+++ Text provided
1)

∫ √(9-x^2)/x^2 dx

let x = 3sinu so that dx = 3cosu du

substitute x and dx reduces it to

∫ cot^2(u) du

= ∫ csc^2(u) – 1 du

= -cotu – u + C to put x back in

using x = 3sinu as a guide, draw a right triangle with

angle = u , opp = x and hyp = 3

by pythagoras this gives adj = √(9-x^2)

so cotu = √(9-x^2) /x

also u = arcsin(x/3)

so

∫ √(9-x^2)/x^2 dx

= -cotu – u + C

= -√(9-x^2) /x – arcsin(x/3) + C

2) this requires 2 substitutions

∫ x^3 /√(x^2-9) dx

let x = 3secu so that dx = 3secutanu du

substitute x and dx reduces it to

27 ∫ sec^4(u) du

= 27 ∫ (1 + tan^2(u) )sec^2(u) du

let v = tanu so that dv = sec^2(u) du ie du = dv /sec^2(u)

substitute v and du reduces it to

= 27 ∫ 1 + v^2 dv

= 27(v + (v^3) /3 ) + C then put u back in

= 27(tanu + (tan^3(u)) /3 ) + C then to put x back in

using x = 3secu as a guide, draw a right triangle with

angle = u , adj = 3 and hyp = x

by pythagoras this gives opp = √(x^2-9)

so tanu = √(x^2-9) /3

∫ x^3 /√(x^2-9) dx

= 27(tanu + (tan^3(u)) /3 ) + C

= 27( √(x^2-9) /3 + (√(x^2-9) /3)^3 /3) + C

= 9√(x^2-9) + (1/3)*(x^2-9)^3 + C

now drop the C and substitute your numbers for the answer

.
++++++
Edit the part of the integration walkthrough starting at "let x = 3secu" and ending at "du = dv /sec^2(u)", replacing each "reduces" with "simplifies".
+++ Data below
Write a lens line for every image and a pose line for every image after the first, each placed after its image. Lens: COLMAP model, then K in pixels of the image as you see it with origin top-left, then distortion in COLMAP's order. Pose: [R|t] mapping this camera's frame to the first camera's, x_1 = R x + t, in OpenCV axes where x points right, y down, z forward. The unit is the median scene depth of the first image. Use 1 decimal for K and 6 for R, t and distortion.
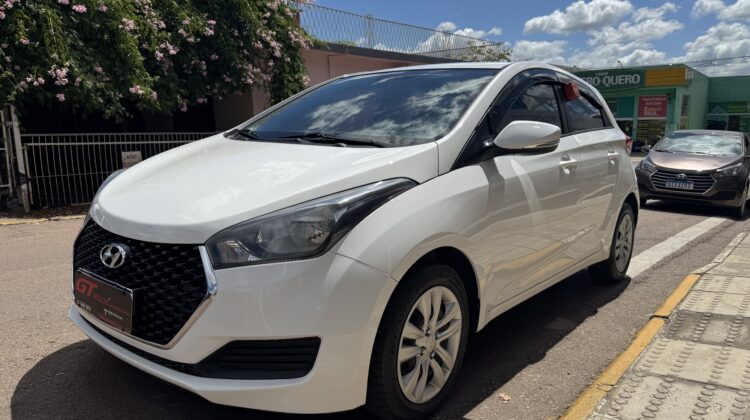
++++++
Written reply:
let x = 3secu so that dx = 3secutanu du

substitute x and dx simplifies it to

27 ∫ sec^4(u) du

= 27 ∫ (1 + tan^2(u) )sec^2(u) du

let v = tanu so that dv = sec^2(u) du ie du = dv /sec^2(u)